**Document passage**
##############################
[racket] An elm-like racket language?

From: Gregory Cooper (ghcooper at gmail.com)
Date: Sun Nov 17 14:46:37 EST 2013

On Sat, Nov 16, 2013 at 3:42 PM, Daniel Prager <daniel.a.prager at gmail.com>wrote:

> > Similarly to what Shriram said, I think a big problem with FrTime is
> that it's monolithic. It could (in my opinion) be greatly
> > improved if the core update model were decoupled from any language
> extensions, global state, or threads, i.e., made into > something that
> could be independently instantiated, tested, and combined with other
> libraries. This would make it more
> > modular, easier to understand and maintain, etc.
>
> As a prospective adopter of FRP, at a high level what I'd really like to
> see is clearly explained examples of its practicality -- nay, superiority
> -- in one or more of the sweet-spot application areas: e.g. GUIs,
> simulations, games.
>
> Would the kind of changes that you've opined make such demonstrations more
> feasible?
>

FrTime started with the question of what would happen if you took an
existing language (Racket) and added implicit dataflow evaluation to it.
##############################
**Data for this exercise**
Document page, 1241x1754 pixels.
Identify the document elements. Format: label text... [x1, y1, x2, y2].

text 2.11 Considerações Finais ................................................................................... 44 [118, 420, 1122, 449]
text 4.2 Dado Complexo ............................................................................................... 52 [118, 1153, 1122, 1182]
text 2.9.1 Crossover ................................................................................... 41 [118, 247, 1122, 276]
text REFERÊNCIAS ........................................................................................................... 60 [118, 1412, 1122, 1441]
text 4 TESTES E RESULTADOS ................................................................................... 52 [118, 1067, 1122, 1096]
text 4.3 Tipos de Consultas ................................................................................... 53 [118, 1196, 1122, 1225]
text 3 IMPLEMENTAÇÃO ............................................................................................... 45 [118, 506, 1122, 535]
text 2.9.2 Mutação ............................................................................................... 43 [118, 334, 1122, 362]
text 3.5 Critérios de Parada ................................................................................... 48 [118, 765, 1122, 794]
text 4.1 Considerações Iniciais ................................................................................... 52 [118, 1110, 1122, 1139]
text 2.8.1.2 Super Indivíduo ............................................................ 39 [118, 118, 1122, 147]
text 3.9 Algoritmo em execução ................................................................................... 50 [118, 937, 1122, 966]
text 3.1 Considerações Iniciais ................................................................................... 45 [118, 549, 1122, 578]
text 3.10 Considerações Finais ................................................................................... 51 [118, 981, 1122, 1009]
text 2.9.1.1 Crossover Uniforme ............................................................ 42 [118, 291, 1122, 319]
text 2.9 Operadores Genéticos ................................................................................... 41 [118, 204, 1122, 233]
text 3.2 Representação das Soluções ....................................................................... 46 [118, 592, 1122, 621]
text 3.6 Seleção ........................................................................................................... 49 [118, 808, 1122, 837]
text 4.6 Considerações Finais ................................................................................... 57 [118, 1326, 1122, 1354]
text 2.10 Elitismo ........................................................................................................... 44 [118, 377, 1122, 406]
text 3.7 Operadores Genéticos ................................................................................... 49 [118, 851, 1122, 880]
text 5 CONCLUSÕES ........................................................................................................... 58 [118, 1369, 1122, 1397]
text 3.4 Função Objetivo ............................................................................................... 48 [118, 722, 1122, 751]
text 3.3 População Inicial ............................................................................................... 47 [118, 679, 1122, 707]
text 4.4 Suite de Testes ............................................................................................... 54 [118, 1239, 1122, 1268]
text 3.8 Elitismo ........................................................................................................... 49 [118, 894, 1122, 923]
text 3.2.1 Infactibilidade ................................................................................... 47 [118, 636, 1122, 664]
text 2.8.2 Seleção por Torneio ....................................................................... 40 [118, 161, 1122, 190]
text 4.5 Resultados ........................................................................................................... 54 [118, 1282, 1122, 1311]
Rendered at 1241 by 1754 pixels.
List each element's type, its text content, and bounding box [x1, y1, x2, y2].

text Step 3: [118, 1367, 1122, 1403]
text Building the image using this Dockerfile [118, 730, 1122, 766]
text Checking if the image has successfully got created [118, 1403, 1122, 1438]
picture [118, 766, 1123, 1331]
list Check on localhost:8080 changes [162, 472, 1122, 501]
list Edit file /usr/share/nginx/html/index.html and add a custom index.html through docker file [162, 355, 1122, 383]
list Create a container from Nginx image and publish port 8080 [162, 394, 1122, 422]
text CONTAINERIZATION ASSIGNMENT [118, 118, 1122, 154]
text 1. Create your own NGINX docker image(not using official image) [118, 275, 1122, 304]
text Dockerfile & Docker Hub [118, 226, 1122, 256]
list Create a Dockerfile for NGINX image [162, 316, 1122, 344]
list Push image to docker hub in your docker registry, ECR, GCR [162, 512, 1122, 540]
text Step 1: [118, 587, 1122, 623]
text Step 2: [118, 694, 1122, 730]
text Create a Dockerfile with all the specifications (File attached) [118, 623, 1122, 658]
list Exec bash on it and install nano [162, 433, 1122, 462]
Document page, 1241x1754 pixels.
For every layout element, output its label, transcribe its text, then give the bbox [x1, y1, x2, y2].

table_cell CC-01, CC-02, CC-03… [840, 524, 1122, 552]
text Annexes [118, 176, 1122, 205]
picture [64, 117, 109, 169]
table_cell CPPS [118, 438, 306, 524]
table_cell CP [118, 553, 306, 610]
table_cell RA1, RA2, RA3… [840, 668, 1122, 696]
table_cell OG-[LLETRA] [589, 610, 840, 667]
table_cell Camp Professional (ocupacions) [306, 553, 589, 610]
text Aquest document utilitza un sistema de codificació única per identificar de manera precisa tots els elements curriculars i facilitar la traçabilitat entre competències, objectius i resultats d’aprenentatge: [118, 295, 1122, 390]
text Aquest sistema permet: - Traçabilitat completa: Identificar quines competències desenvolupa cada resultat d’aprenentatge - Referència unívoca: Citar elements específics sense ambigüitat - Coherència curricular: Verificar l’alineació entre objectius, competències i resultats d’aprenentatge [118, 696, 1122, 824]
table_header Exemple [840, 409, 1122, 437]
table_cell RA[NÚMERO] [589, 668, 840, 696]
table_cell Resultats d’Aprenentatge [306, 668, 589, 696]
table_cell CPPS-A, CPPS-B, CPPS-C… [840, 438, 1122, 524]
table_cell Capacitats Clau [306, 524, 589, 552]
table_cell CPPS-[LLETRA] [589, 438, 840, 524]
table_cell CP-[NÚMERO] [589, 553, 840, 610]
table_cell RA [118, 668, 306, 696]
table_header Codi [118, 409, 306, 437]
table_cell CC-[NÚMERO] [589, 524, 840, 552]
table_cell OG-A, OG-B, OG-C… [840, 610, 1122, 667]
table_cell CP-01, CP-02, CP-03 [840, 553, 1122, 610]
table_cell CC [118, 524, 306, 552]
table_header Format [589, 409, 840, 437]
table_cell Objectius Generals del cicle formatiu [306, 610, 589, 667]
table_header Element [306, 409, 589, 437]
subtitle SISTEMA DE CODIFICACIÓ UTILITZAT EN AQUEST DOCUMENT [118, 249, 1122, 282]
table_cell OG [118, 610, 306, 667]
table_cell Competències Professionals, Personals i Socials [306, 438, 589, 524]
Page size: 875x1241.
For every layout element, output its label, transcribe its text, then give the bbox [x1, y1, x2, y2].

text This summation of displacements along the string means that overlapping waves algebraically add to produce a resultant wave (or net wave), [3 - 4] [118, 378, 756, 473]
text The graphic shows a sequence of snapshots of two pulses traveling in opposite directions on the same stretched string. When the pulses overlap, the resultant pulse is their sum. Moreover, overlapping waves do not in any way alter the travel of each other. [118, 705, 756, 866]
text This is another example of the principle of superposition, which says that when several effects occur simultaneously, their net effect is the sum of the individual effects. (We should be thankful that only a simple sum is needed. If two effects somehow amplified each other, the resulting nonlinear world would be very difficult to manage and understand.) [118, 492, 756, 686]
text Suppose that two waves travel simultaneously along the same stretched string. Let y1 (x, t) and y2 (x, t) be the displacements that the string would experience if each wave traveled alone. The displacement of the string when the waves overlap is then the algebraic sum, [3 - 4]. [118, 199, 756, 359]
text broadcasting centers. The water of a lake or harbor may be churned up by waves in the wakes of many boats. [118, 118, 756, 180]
##############################
**Parts of the exercise**
- a) Answer these from the mailing-list message:
(i) Who sent it?
(ii) What three application areas does Daniel Prager give as examples of sweet spots?
(iii) What existing language did FrTime start from?
- b) From the listing, extract the lines starting at the one that contains "text 2.11 Considerações" and ending at the one that contains "text 4.2 Dado", both included.
The listing is unrelated to the mailing-list message.

**Exercise responses**
- a)
(i) Gregory Cooper
(ii) GUIs, simulations, games
(iii) Racket

- b)
text 2.11 Considerações Finais ................................................................................... 44 [118, 420, 1122, 449]
text 4.2 Dado Complexo ............................................................................................... 52 [118, 1153, 1122, 1182]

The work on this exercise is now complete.